Penalized k-means algorithms for finding the correct number of clusters in a dataset
Behzad Kamgar-Parsi, Behrooz Kamgar-Parsi

TL;DR
This paper analyzes penalized k-means algorithms for determining the correct number of clusters, deriving bounds for additive penalties under ideal conditions and proposing a multiplicative penalty as a more robust alternative, supported by empirical results.
Contribution
It provides theoretical bounds for additive penalties in ideal clusters and introduces a parameter-free multiplicative penalty method with stronger cluster detection signatures.

........

== APPLY WHAT YOU READ ==
1. Reproduce the passage of the penalized k-means summary above, starting with "Penalized k-means algorithms for finding" and going on through "by empirical results.".
2. According to the penalized k-means summary, what kind of penalty is proposed as a more robust alternative to additive penalties?

== DATA SHOWN ==
........

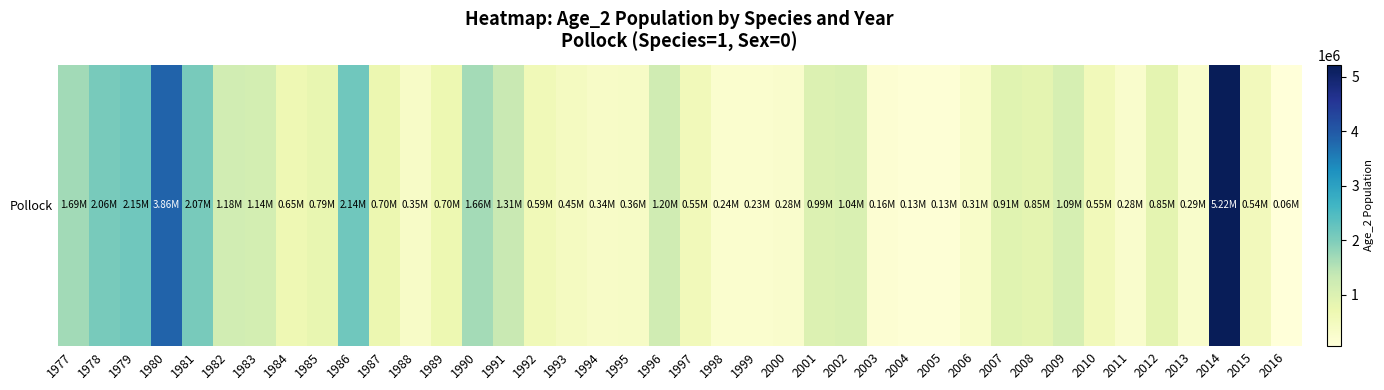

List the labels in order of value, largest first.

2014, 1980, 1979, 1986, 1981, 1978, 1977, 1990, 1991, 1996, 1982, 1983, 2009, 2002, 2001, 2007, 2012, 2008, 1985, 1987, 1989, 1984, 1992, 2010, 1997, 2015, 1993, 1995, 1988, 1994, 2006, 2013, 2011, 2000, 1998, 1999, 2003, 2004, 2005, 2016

........

== ANSWER LIST ==
1.
Penalized k-means algorithms for finding the correct number of clusters in a dataset
Behzad Kamgar-Parsi, Behrooz Kamgar-Parsi

TL;DR
This paper analyzes penalized k-means algorithms for determining the correct number of clusters, deriving bounds for additive penalties under ideal conditions and proposing a multiplicative penalty as a more robust alternative, supported by empirical results.

2. A multiplicative penalty.